A long-awaited improvement in the heart of downtown Youngstown urban renewal land is about to materialize as Mayor J. Phillip Richley announces that a 16-story structure will be built by architect and developer Andrew Burin, providing 173 one bedroom apartments for the elderly and 800 square feet of leased commercial space on the ground floor.
Mahoning County's second-half 1977 tax collection comes to $22.9 million, or 98.3 percent of the total charge. The first-half collection exceeded 99 percent.
August 4, 1963: East Ohio Gas Co. crews are drilling holes in downtown streets and sidewalks, which are then plugged with rubber stoppers. Sensors will be inserted into the holes on a monthly basis to check for leaks in gas lines in heavily traveled commercial areas.
The American Anti-Vivisection Society protests strongly an Atomic Energy Commission plan to use 1,000 dogs and more than 10,000 smaller laboratory animals in radioactivity tests over a period of years.
Youngstown sidewalk inspectors will go to work with special instructions from City Engineer Albert R. Haenny to nip in the bud a potential groundswell of complains about the city's $1.2 million sidewalk reconstruction program. Some residents are complaining that their walks are not bad enough to warrant replacement, while other are unhappy that their sidewalk wasn't marked for repair or replacement.
Medro White of Youngstown scores an eagle two on the par four fifth hole at the Avalon course in Warren and then uses a nine iron on the sixth hole to sink a 125-yard hole in one. White bogeyed the next four holes, and winded up with a 73 for the day.

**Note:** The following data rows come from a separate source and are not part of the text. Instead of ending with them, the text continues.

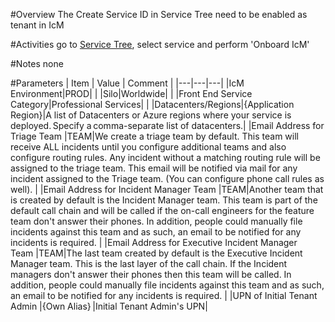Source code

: #Overview
The Create Service ID in Service Tree need to be enabled as tenant in IcM

#Activities
go to [Service Tree](aka.ms/servicetree), select service and perform 'Onboard IcM'

#Notes
none

#Parameters
| Item | Value | Comment |
|---|---|---|
|IcM Environment|PROD| |
|Silo|Worldwide| |
|Front End Service Category|Professional Services| |
|​Datacenters/Regions|{Application Region}|A list of Datacenters or Azure regions where your service is deployed. Specify a comma-separate list of datacenters.|
|Email Address for Triage Team |TEAM|We create a triage team by default. This team will receive ALL incidents until you configure additional teams and also configure routing rules. Any incident without a matching routing rule will be assigned to the triage team. This email will be notified via mail for any incident assigned to the Triage team. (You can configure phone call rules as well). |
|Email Address for Incident Manager Team |TEAM|Another team that is created by default is the Incident Manager team. This team is part of the default call chain and will be called if the on-call engineers for the feature team don't answer their phones. In addition, people could manually file incidents against this team and as such, an email to be notified for any incidents is required. |
|Email Address for Executive Incident Manager Team |TEAM|The last team created by default is the Executive Incident Manager team. This is the last layer of the call chain. If the Incident managers don't answer their phones then this team will be called. In addition, people could manually file incidents against this team and as such, an email to be notified for any incidents is required. |
|UPN of Initial Tenant Admin |{Own Alias} |Initial Tenant Admin's UPN|
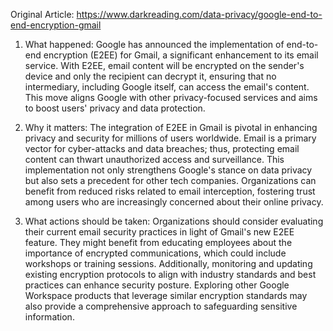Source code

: Original Article: https://www.darkreading.com/data-privacy/google-end-to-end-encryption-gmail

1) What happened: Google has announced the implementation of end-to-end encryption (E2EE) for Gmail, a significant enhancement to its email service. With E2EE, email content will be encrypted on the sender's device and only the recipient can decrypt it, ensuring that no intermediary, including Google itself, can access the email's content. This move aligns Google with other privacy-focused services and aims to boost users' privacy and data protection.

2) Why it matters: The integration of E2EE in Gmail is pivotal in enhancing privacy and security for millions of users worldwide. Email is a primary vector for cyber-attacks and data breaches; thus, protecting email content can thwart unauthorized access and surveillance. This implementation not only strengthens Google's stance on data privacy but also sets a precedent for other tech companies. Organizations can benefit from reduced risks related to email interception, fostering trust among users who are increasingly concerned about their online privacy.

3) What actions should be taken: Organizations should consider evaluating their current email security practices in light of Gmail's new E2EE feature. They might benefit from educating employees about the importance of encrypted communications, which could include workshops or training sessions. Additionally, monitoring and updating existing encryption protocols to align with industry standards and best practices can enhance security posture. Exploring other Google Workspace products that leverage similar encryption standards may also provide a comprehensive approach to safeguarding sensitive information.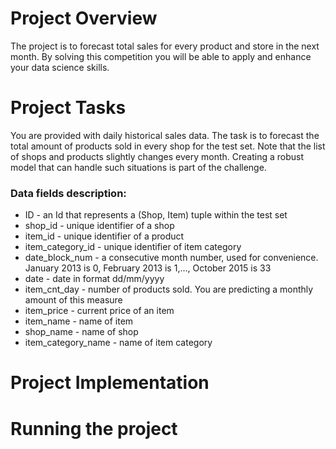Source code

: 
# Project Overview


The project is to forecast total sales for every product and store in the next month. By solving this competition you will be able to apply and enhance your data science skills.
#  Project Tasks
You are provided with daily historical sales data. The task is to forecast the total amount of products sold in every shop for the test set. Note that the list of shops and products slightly changes every month. Creating a robust model that can handle such situations is part of the challenge.

###  Data fields description:
* ID - an Id that represents a (Shop, Item) tuple within the test set
* shop_id - unique identifier of a shop
* item_id - unique identifier of a product
* item_category_id - unique identifier of item category
* date_block_num - a consecutive month number, used for convenience. January 2013 is 0, February 2013 is 1,..., October 2015 is 33
* date - date in format dd/mm/yyyy
* item_cnt_day - number of products sold. You are predicting a monthly amount of this measure
* item_price - current price of an item
* item_name - name of item
* shop_name - name of shop
* item_category_name - name of item category


# Project Implementation


# Running the project
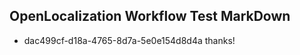 ## OpenLocalization Workflow Test MarkDown
* dac499cf-d18a-4765-8d7a-5e0e154d8d4a 
thanks!<!--HONumber=Mar16_HO3-->
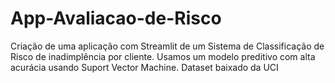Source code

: # App-Avaliacao-de-Risco
Criação de uma aplicação com Streamlit de um Sistema de Classificação de Risco de inadimplência por cliente. 
Usamos um modelo preditivo com alta acurácia usando Suport Vector Machine. Dataset baixado da UCI 
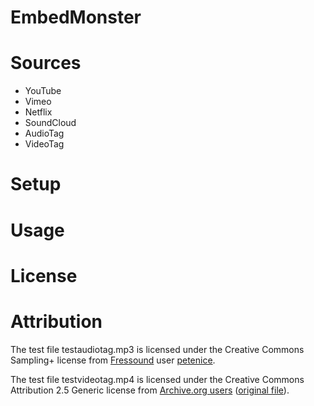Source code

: EmbedMonster
============

Sources
=======

* YouTube
* Vimeo
* Netflix
* SoundCloud
* AudioTag
* VideoTag

Setup
=====

Usage
=====

License
=======

Attribution
===========

The test file testaudiotag.mp3 is licensed under the Creative Commons Sampling+ license from [Fressound](http://www.freesound.org/people/petenice/sounds/9508/) user [petenice](http://www.freesound.org/people/petenice/).

The test file testvideotag.mp4 is licensed under the Creative Commons Attribution 2.5 Generic license from [Archive.org users](http://www.archive.org/details/Maker_Faire_VJ_Clips) ([original file](http://www.archive.org/download/Maker_Faire_VJ_Clips/lucyfer3_mjpg_qvga_512kb.mp4)).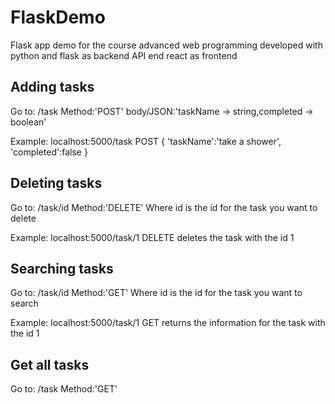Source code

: # FlaskDemo
Flask app demo for the course advanced web programming developed with python and flask as backend API end react as frontend

## Adding tasks
Go to: /task
Method:'POST'
body/JSON:'taskName -> string,completed -> boolean'

Example:
localhost:5000/task
POST
{
  'taskName':'take a shower',
  'completed':false
}

## Deleting tasks
Go to: /task/id
Method:'DELETE'
Where id is the id for the task you want to delete

Example:
localhost:5000/task/1
DELETE
deletes the task with the id 1

## Searching tasks
Go to: /task/id
Method:'GET'
Where id is the id for the task you want to search

Example:
localhost:5000/task/1
GET
returns the information for the task with the id 1

## Get all tasks
Go to: /task
Method:'GET'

August 4, 1953: Mahoning County Common Pleas Judge David G. Jenkins rules that six Struthers policemen, including ex-chief Neil K. Gordon, whose pensions were stopped, should be restored to the pension fund because the Struthers police pension board was legally wrong in discontinuing them. The pensions had been ordered discontinued by a state examiner.
A 29-year-old South Side man who bragged in several downtown Youngstown taverns that he was the turnpike killer is being held in city jail without charge. Bar patrons called police after the man loudly proclaimed that two dead truckers got what they deserved and declared that he was the killer.
Advertisement: Kids! Coming to the Century Food Market at 1815 Belmont Ave., the gigantic, 35-foot Ralston Rocket Ship. Children will be able to board the rocket, operate the controls and see the future capital of the universe!
August 4, 1928: Three men held in the Mahoning County Jail on serious charges take possession of the jail for a short time after overpowering Deputy Sheriff Charles Conway and seizing his gun. They return the gun to Conway and surrender after heavily armed police and deputy sheriffs surround the jail.
In a Vindicator straw vote taken at the Youngstown YWCA, Herbert Hoover, Republican nominee for president, polls 146 votes, compared to 14 for his opponent Alfred E. Smith, the Democratic nominee.
The Mahoning County treasurer's office closes its July tax collection with about $5.2 million collected toward the total charge of $6 million. If those figures hold, Youngstown schools and other subdivisions will face serious operating shortages.